Doshisha University Professor Gill Steel, an expert on gender parity issues in Japanese politics, argues that “allowing women to succeed would certainly not magically improve gender inequality in Japan.” The Emperor, as the ceremonial head of state, occupies a largely symbolic position.

Having said that, symbolism is important. Disallowing women from being the “Symbol of the State and of the Unity of the People,” she says, sends “a powerful message about women’s roles.”

The day after the expert panel first convened to discuss the issue, a Mainichi Shimbun editorial featured the headline: “Answer to imperial succession problem must be based on Japan’s modern values.” Two weeks later, and the same editorial panel ran the headline: “Experts see the Suga gov’t as unlikely to approve a female monarch.”
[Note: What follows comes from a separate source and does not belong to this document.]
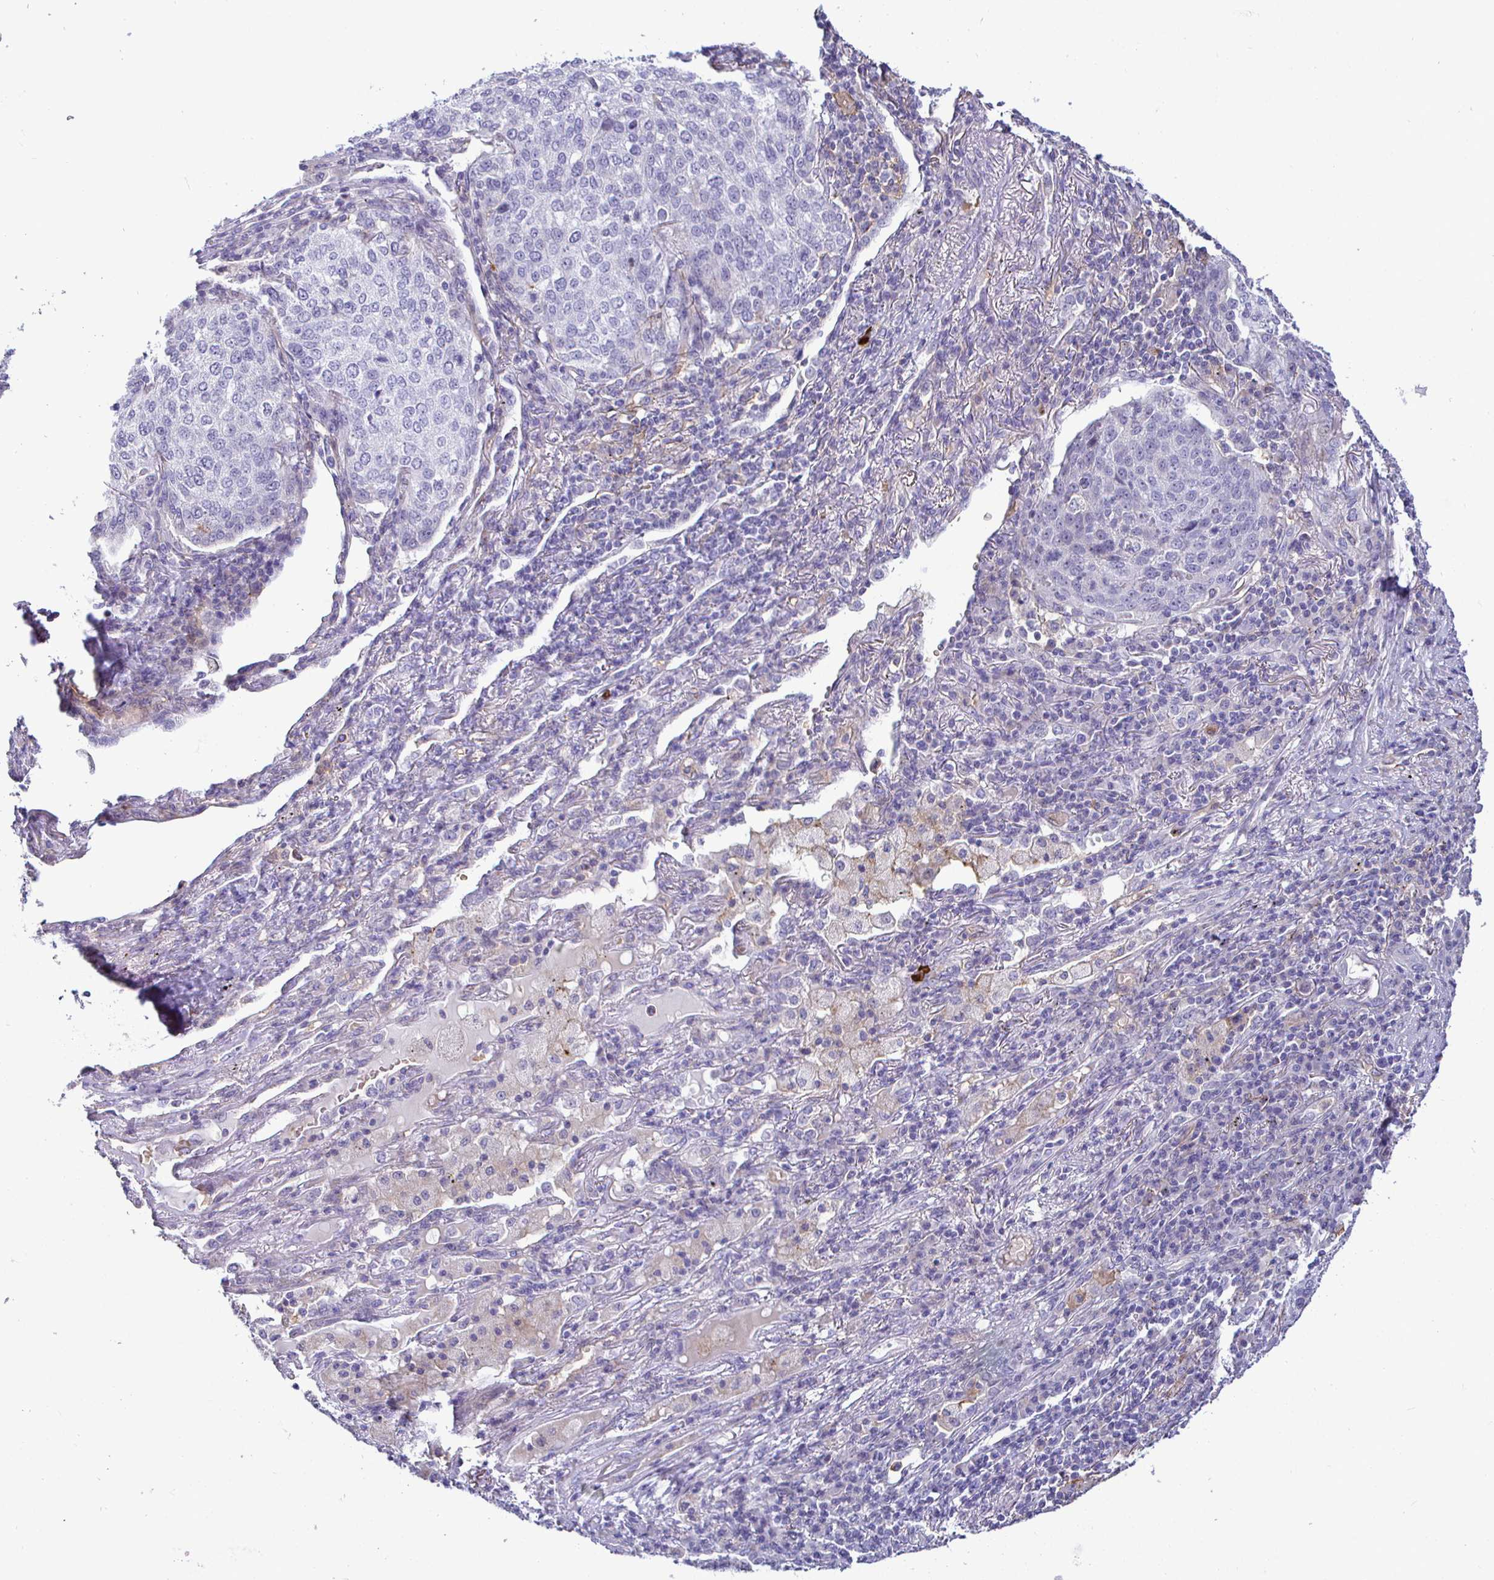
{"staining": {"intensity": "negative", "quantity": "none", "location": "none"}, "tissue": "lung cancer", "cell_type": "Tumor cells", "image_type": "cancer", "snomed": [{"axis": "morphology", "description": "Squamous cell carcinoma, NOS"}, {"axis": "topography", "description": "Lung"}], "caption": "The image shows no staining of tumor cells in lung cancer.", "gene": "SIRPA", "patient": {"sex": "male", "age": 63}}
The feeling persists, as expressed in the latter editorial, that attitudes within government are simply too polarized to come to any agreement on the issue; the Suga administration lacks the necessary mandate to drive such a change.

This is despite polling that suggests that the wider Japanese public is overwhelmingly in favor of both allowing female emperors (85 percent), and for allowing male heirs drawn from the matrilineal line (79 percent). 

Amidst the continuing stalemate, the chance to deliver symbolically on long running pledges of inclusivity diminishes. 

For Freedland, the Harry and Meghan interview exposed the extent to which issues of race and racism influence the British establishment and, by extension, wider society. Genuine inclusivity, he argued, is impossible while a nation’s head of state role continues to be determined by genetic exclusivity.

In Japan, the issue for women is twofold. The obstacles barring the way to a “ceiling made of iron” are only too apparent. They will remain so as long as gender exclusivity determines even the nation’s symbolic roles.